> CHECK YOUR UNDERSTANDING
[1] From the Battlefield 4 benchmark passage below, extract word for word the section that begins with the words containing "Battlefield 4 - 1920x1080" and ends with "a clean sweep.".
[2] Extend the Battlefield 4 benchmark passage below by writing what comes after its final sentence.

> SUPPLIED TEXT
Battlefield 4

Kicking off our benchmark suite is Battlefield 4, DICE’s 2013 multiplayer military shooter. After a rocky start, Battlefield 4 has since become a challenging game in its own right and a showcase title for low-level graphics APIs. As these benchmarks are from single player mode, based on our experiences our rule of thumb here is that multiplayer framerates will dip to half our single player framerates, which means a card needs to be able to average at least 60fps if it’s to be able to hold up in multiplayer.

Battlefield 4 - 2560x1440 - Ultra Quality

Battlefield 4 - 1920x1080 - Ultra Quality

Though not doing poorly, Battlefield 4 has not been a game AMD’s products have excelled at lately. Case in point, at 1080p even the referenced clocked R9 380X can’t unseat the GeForce GTX 960; it takes the ASUS factory overclock to do that. Overall while the 380X is on average 10% faster than the GTX 960, as we’ll see as we work through our games it will not take the top spot in every single game, so this will not be a clean sweep.

> GIVEN RECORDS

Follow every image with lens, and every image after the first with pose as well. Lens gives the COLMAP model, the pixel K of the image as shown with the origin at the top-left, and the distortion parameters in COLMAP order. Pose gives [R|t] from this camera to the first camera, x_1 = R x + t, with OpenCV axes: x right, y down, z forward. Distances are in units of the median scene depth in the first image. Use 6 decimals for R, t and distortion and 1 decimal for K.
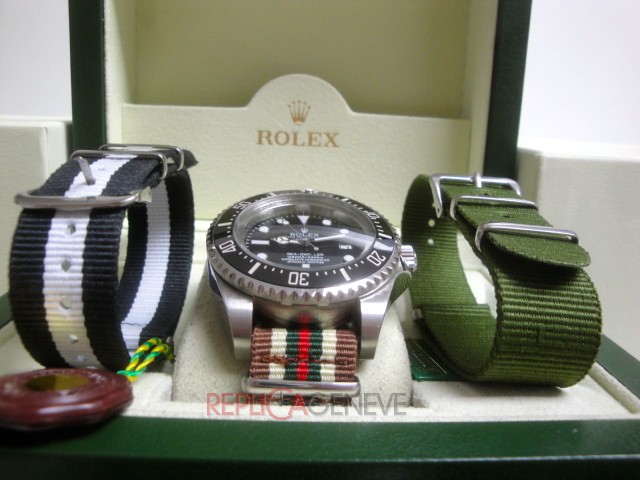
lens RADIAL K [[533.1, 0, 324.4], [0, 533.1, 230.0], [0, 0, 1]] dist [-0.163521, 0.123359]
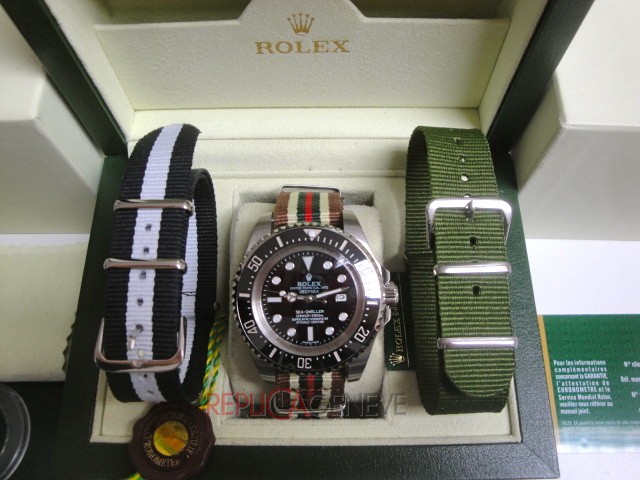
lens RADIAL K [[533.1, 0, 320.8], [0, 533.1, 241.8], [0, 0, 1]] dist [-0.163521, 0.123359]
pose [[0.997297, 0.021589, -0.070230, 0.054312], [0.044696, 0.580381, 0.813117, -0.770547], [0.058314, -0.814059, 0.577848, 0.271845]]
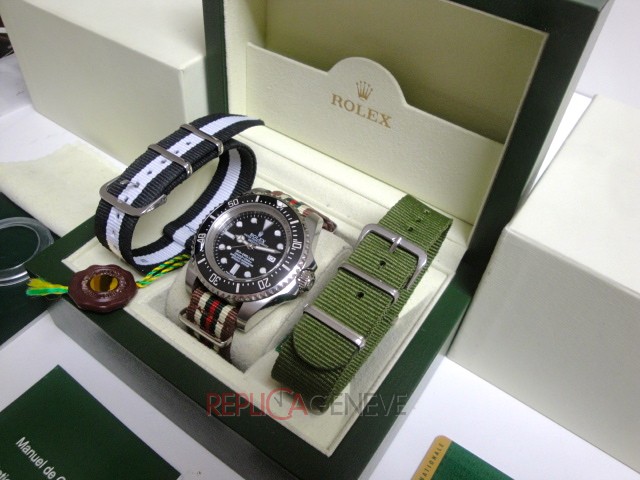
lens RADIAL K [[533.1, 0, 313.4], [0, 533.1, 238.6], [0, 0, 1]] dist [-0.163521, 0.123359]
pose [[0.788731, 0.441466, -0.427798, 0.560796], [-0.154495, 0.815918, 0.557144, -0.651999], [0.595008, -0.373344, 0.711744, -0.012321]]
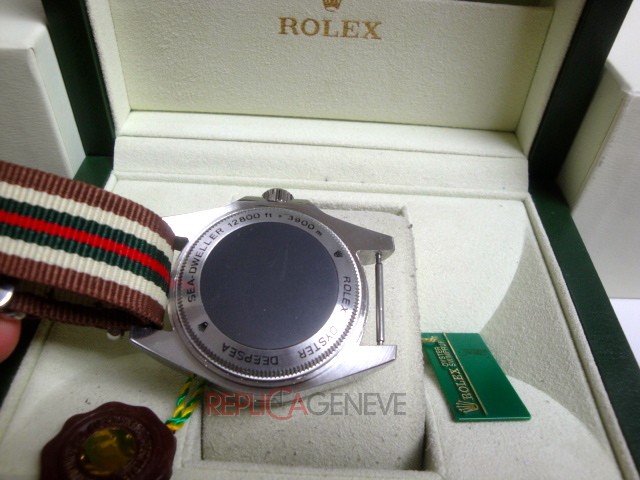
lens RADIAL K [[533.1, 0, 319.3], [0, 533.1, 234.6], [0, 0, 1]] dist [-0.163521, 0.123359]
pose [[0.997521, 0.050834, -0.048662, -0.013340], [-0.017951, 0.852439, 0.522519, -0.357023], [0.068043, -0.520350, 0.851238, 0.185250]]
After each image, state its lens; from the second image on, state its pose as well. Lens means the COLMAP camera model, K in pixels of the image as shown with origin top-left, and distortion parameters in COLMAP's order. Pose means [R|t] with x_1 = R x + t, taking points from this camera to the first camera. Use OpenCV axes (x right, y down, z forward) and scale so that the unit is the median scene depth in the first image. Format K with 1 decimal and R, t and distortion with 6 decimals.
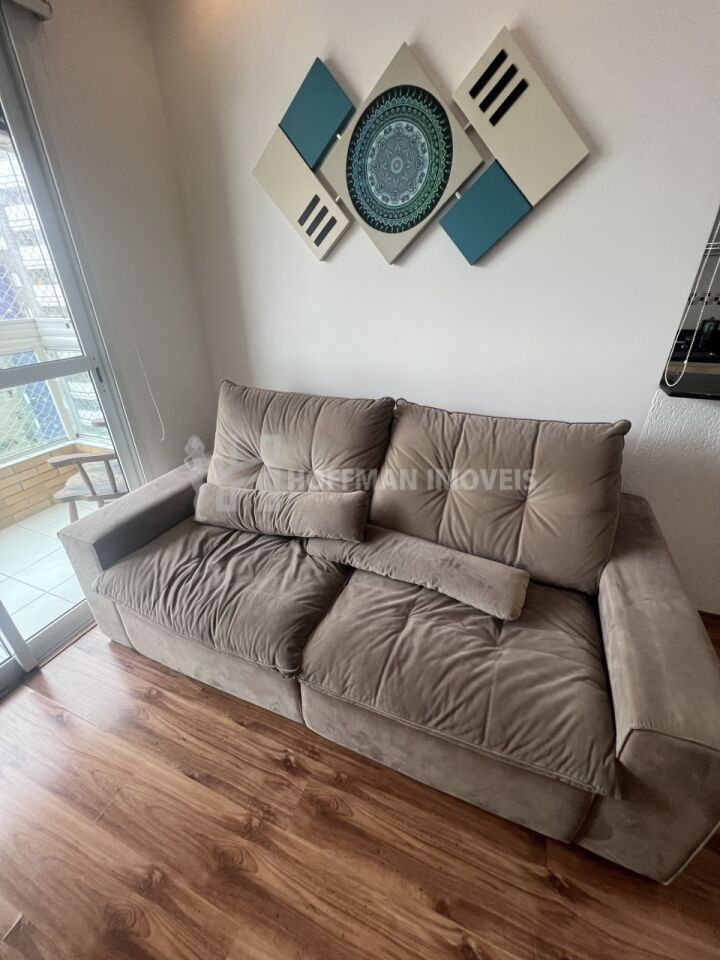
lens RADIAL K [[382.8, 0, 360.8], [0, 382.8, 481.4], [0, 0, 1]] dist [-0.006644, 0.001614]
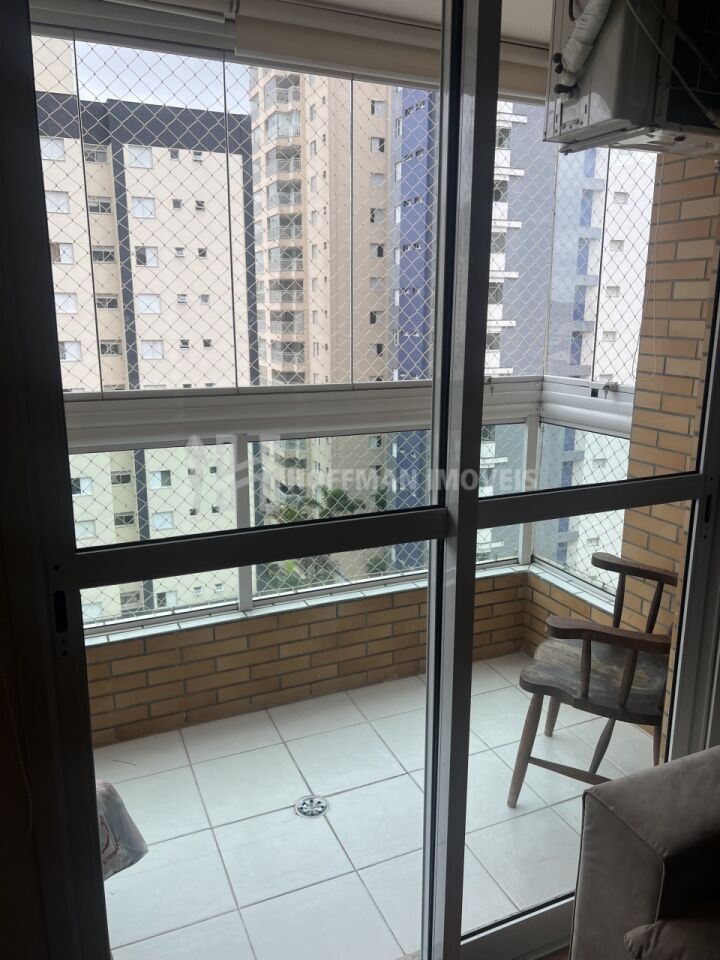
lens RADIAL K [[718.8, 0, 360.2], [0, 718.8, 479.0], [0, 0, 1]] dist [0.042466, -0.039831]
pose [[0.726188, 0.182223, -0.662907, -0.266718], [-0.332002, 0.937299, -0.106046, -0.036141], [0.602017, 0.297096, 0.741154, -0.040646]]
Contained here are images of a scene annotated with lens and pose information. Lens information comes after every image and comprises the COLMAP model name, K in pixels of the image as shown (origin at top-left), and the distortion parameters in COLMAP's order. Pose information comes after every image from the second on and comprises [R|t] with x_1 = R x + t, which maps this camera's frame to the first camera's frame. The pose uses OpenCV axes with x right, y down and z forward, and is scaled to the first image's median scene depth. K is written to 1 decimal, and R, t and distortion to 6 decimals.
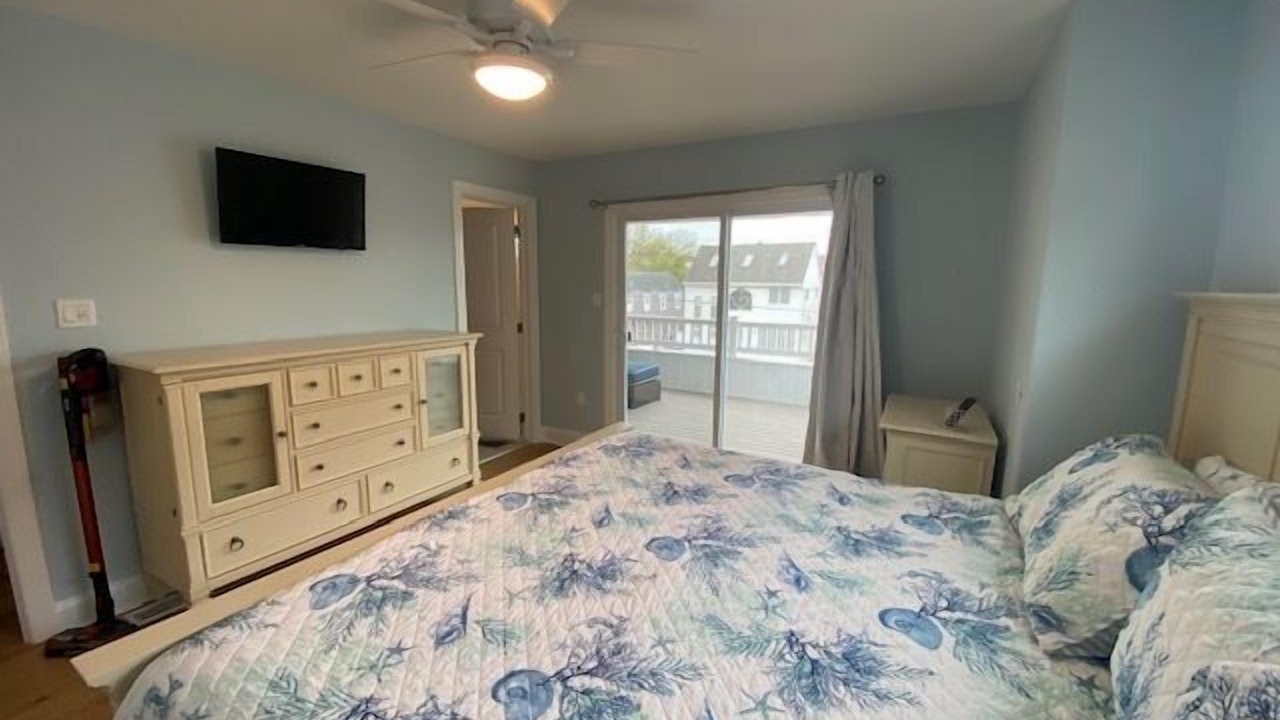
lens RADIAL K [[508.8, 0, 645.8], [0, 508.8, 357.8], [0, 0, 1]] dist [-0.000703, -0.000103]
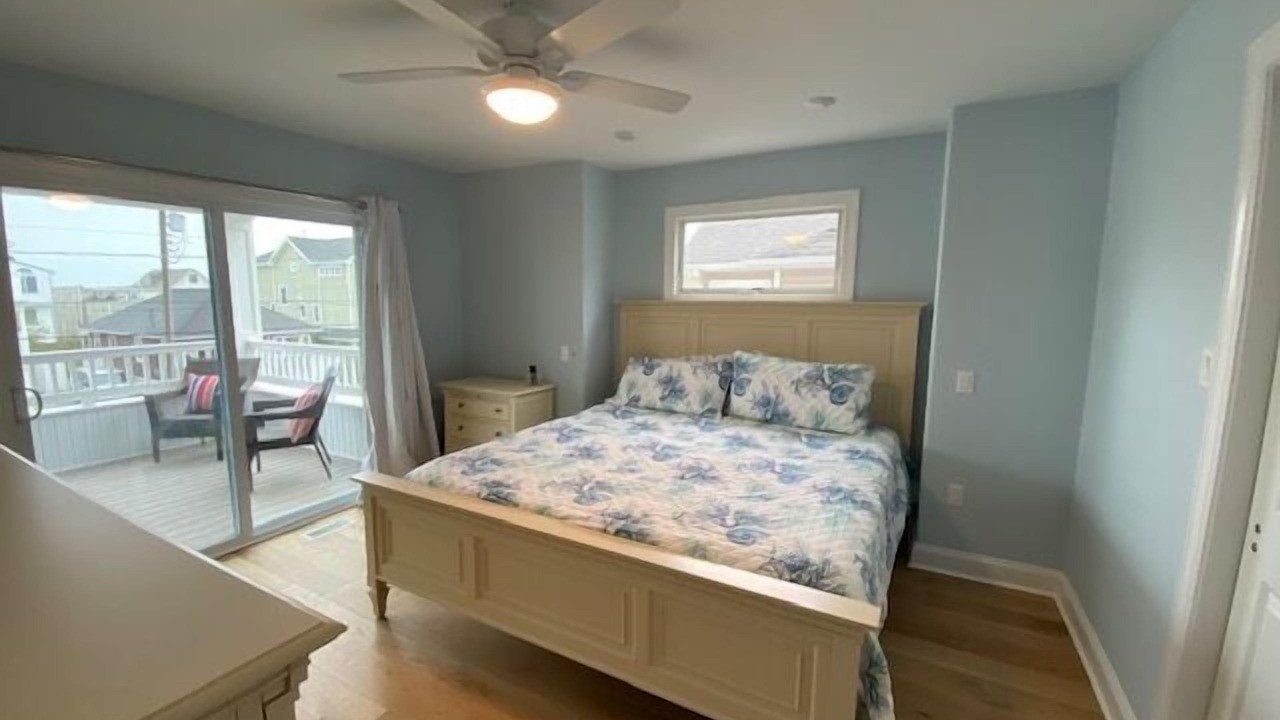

> RESULTS
[1]
Battlefield 4 - 1920x1080 - Ultra Quality

Though not doing poorly, Battlefield 4 has not been a game AMD’s products have excelled at lately. Case in point, at 1080p even the referenced clocked R9 380X can’t unseat the GeForce GTX 960; it takes the ASUS factory overclock to do that. Overall while the 380X is on average 10% faster than the GTX 960, as we’ll see as we work through our games it will not take the top spot in every single game, so this will not be a clean sweep.

[2]
Meanwhile Battlefield 4 is a good example of why AMD wishes to focus on 1440p, despite the fact that Tonga is going to come up a bit short in overall performance. As we’ve seen time and time again, AMD’s performance hit with resolution increases is less than NVIDIA’s, so a loss for the R9 380X at 1080p is a win at 1440p. There are a few cases where the R9 380X is fast enough for 1440p, but by and large you’d have to take a quality hit to reach the necessary performance. So unfortunately for AMD this bulk of the focus on the R9 380X is going to be at 1080p.

As for comparisons with past cards, we’ve gone ahead and thrown in the Radeon HD 7850 and the GeForce GTX 660, 2GB cards that launched at $249 and $229 respectively in 2012. Part of AMD’s marketing focus for the R9 380X will be as an upgrade for early 28nm cards, where the R9 380X is a significant step up. Between the greater shader/ROP throughput, greater memory bandwidth, and doubled memory, the R9 380X is around 82% faster than the 7850, which traditionally is around the area where a lot of gamers look for an upgrade.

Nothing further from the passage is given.